__Your assignment__
Change "nieuwsbrief" to "e-mailbrief" in the material below. Begin at the line that has "Wil je ook profiteren", stop after the line that has "warmtepompen", and give back only those lines with everything else left as it is.

-- -- --

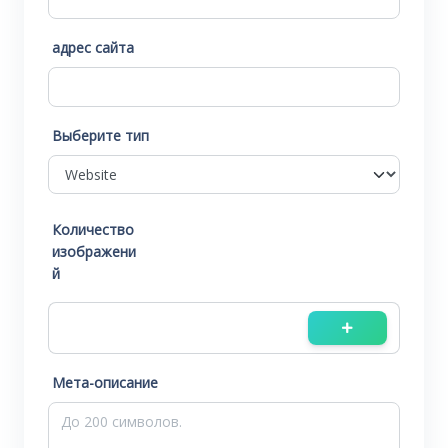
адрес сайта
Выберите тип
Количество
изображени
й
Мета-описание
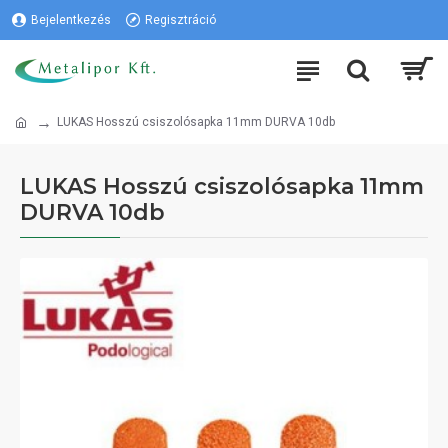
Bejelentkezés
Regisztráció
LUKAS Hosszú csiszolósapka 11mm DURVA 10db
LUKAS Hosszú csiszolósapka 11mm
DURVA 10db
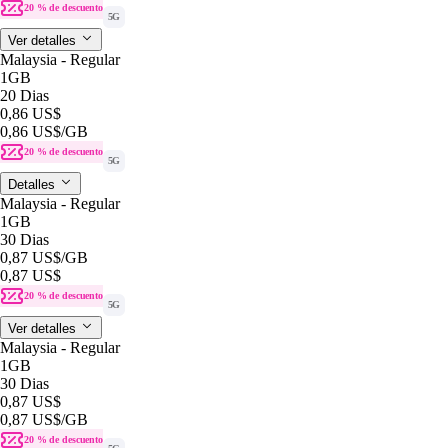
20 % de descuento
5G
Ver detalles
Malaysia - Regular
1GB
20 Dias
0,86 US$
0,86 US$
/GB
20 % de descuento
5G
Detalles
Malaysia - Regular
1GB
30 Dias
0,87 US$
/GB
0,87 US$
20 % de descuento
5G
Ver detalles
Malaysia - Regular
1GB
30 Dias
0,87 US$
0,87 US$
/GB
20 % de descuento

-- -- --

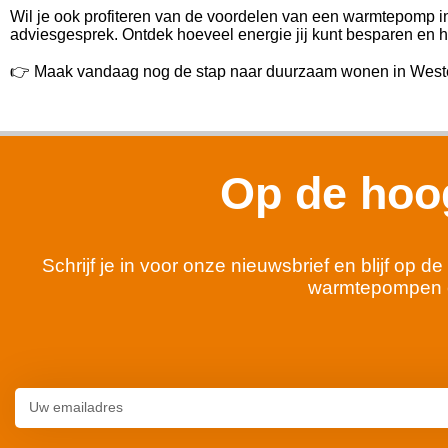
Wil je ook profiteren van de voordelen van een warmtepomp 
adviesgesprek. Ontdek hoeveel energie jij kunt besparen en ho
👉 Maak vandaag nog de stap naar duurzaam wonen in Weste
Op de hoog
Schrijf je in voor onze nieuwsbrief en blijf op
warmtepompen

-- -- --

__Written answer__
Wil je ook profiteren van de voordelen van een warmtepomp 
adviesgesprek. Ontdek hoeveel energie jij kunt besparen en ho
👉 Maak vandaag nog de stap naar duurzaam wonen in Weste
Op de hoog
Schrijf je in voor onze e-mailbrief en blijf op
warmtepompen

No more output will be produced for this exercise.